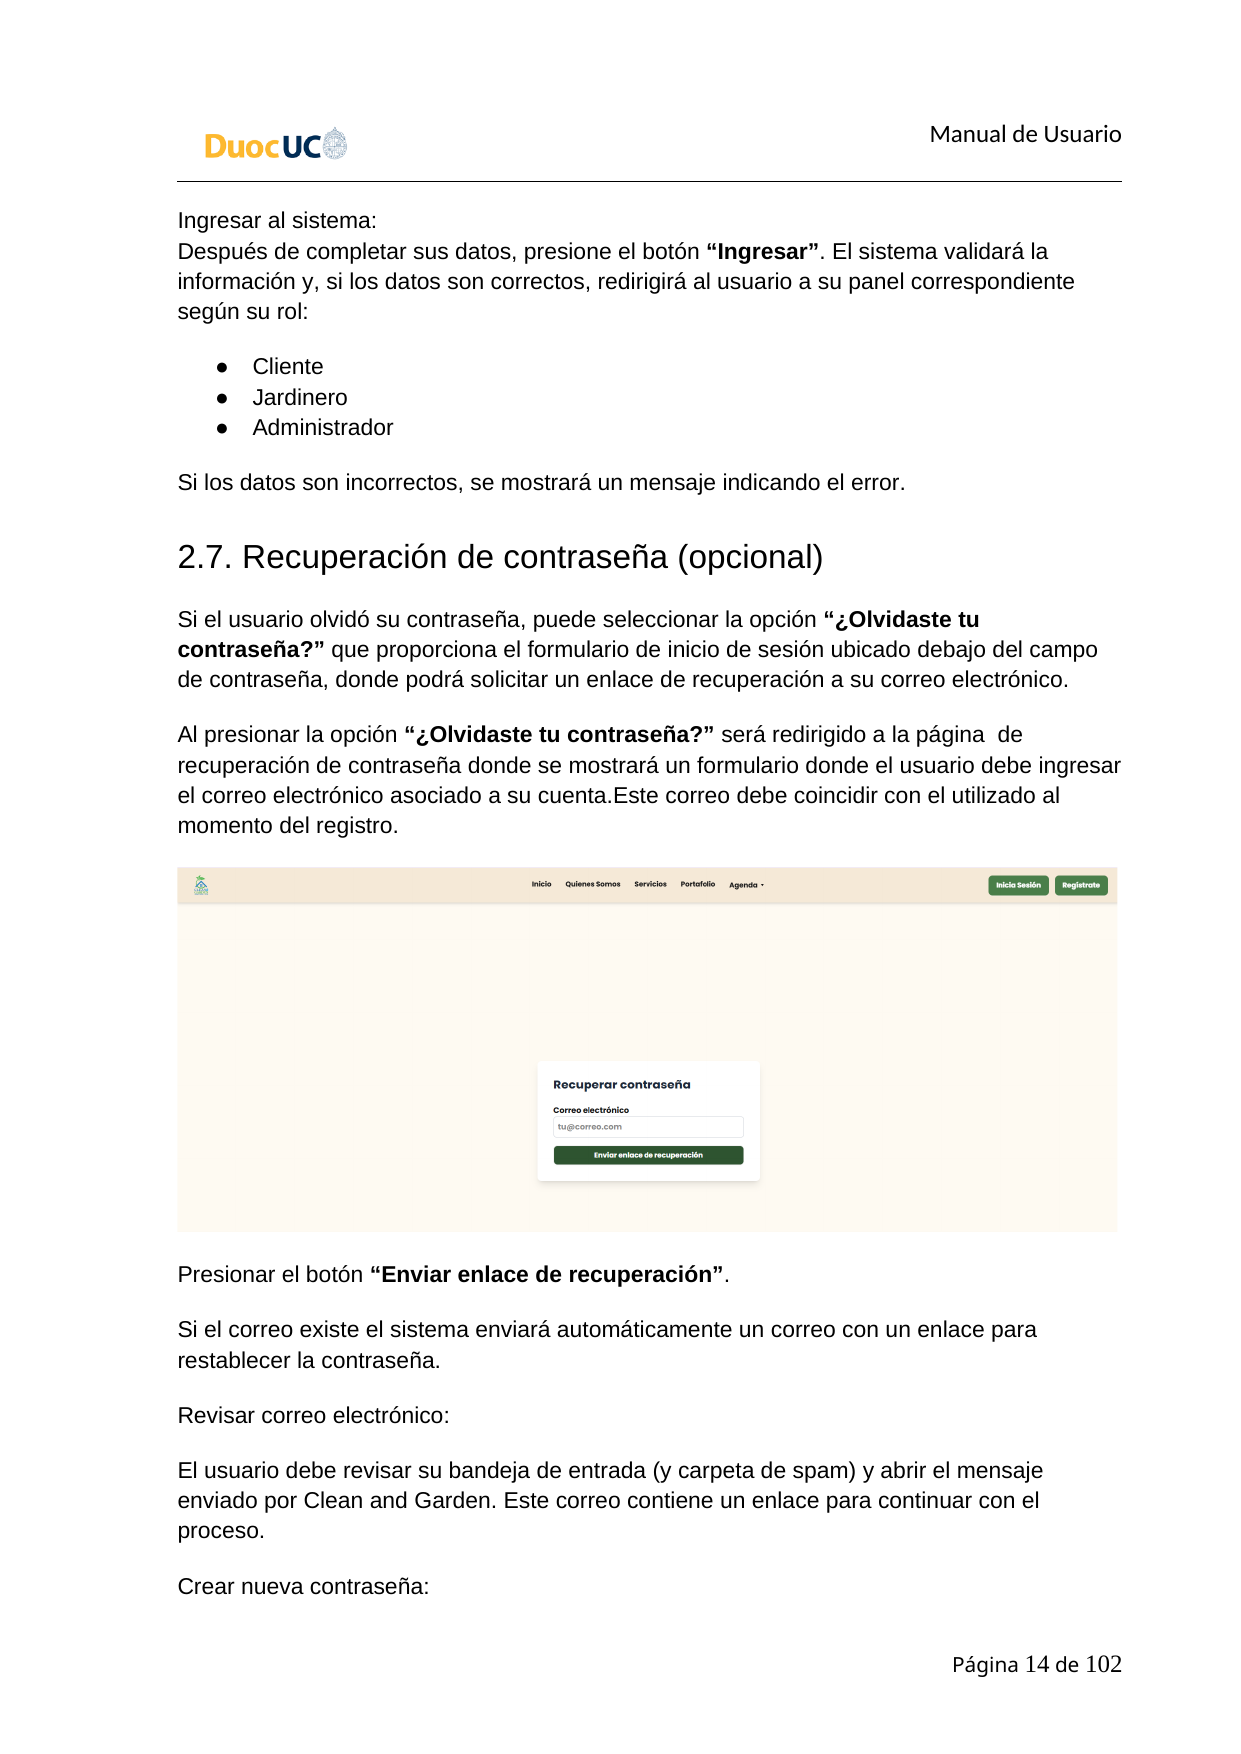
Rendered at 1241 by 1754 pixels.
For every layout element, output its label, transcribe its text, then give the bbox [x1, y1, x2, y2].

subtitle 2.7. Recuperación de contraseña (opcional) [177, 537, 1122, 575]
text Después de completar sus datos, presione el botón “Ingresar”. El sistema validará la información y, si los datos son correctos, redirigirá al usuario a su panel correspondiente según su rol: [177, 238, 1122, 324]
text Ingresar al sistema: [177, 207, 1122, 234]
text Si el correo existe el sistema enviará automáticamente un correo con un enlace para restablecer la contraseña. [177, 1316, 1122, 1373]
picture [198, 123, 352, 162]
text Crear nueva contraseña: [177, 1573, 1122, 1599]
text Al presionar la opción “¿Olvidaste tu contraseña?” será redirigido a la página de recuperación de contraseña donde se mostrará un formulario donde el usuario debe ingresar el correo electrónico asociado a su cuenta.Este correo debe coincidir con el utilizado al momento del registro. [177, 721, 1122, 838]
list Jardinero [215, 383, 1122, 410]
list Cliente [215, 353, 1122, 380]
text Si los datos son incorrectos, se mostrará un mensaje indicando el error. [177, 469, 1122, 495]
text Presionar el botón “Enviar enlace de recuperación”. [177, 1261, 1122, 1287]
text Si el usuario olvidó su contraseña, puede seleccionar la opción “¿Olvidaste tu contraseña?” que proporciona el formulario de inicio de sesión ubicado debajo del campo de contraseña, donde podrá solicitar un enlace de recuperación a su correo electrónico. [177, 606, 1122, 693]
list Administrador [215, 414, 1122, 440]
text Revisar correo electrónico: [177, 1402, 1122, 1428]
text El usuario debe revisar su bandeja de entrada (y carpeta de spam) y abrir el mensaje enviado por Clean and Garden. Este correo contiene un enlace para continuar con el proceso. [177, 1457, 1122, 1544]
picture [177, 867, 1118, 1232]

## Task objective
Return the entries above exactly as they appear. Pictures should not be copied.

## Solution for this exercise
Rendered at 1241 by 1754 pixels.
For every layout element, output its label, transcribe its text, then give the bbox [x1, y1, x2, y2].

subtitle 2.7. Recuperación de contraseña (opcional) [177, 537, 1122, 575]
text Después de completar sus datos, presione el botón “Ingresar”. El sistema validará la información y, si los datos son correctos, redirigirá al usuario a su panel correspondiente según su rol: [177, 238, 1122, 324]
text Ingresar al sistema: [177, 207, 1122, 234]
text Si el correo existe el sistema enviará automáticamente un correo con un enlace para restablecer la contraseña. [177, 1316, 1122, 1373]
picture [198, 123, 352, 162]
text Crear nueva contraseña: [177, 1573, 1122, 1599]
text Al presionar la opción “¿Olvidaste tu contraseña?” será redirigido a la página de recuperación de contraseña donde se mostrará un formulario donde el usuario debe ingresar el correo electrónico asociado a su cuenta.Este correo debe coincidir con el utilizado al momento del registro. [177, 721, 1122, 838]
list Jardinero [215, 383, 1122, 410]
list Cliente [215, 353, 1122, 380]
text Si los datos son incorrectos, se mostrará un mensaje indicando el error. [177, 469, 1122, 495]
text Presionar el botón “Enviar enlace de recuperación”. [177, 1261, 1122, 1287]
text Si el usuario olvidó su contraseña, puede seleccionar la opción “¿Olvidaste tu contraseña?” que proporciona el formulario de inicio de sesión ubicado debajo del campo de contraseña, donde podrá solicitar un enlace de recuperación a su correo electrónico. [177, 606, 1122, 693]
list Administrador [215, 414, 1122, 440]
text Revisar correo electrónico: [177, 1402, 1122, 1428]
text El usuario debe revisar su bandeja de entrada (y carpeta de spam) y abrir el mensaje enviado por Clean and Garden. Este correo contiene un enlace para continuar con el proceso. [177, 1457, 1122, 1544]
picture [177, 867, 1118, 1232]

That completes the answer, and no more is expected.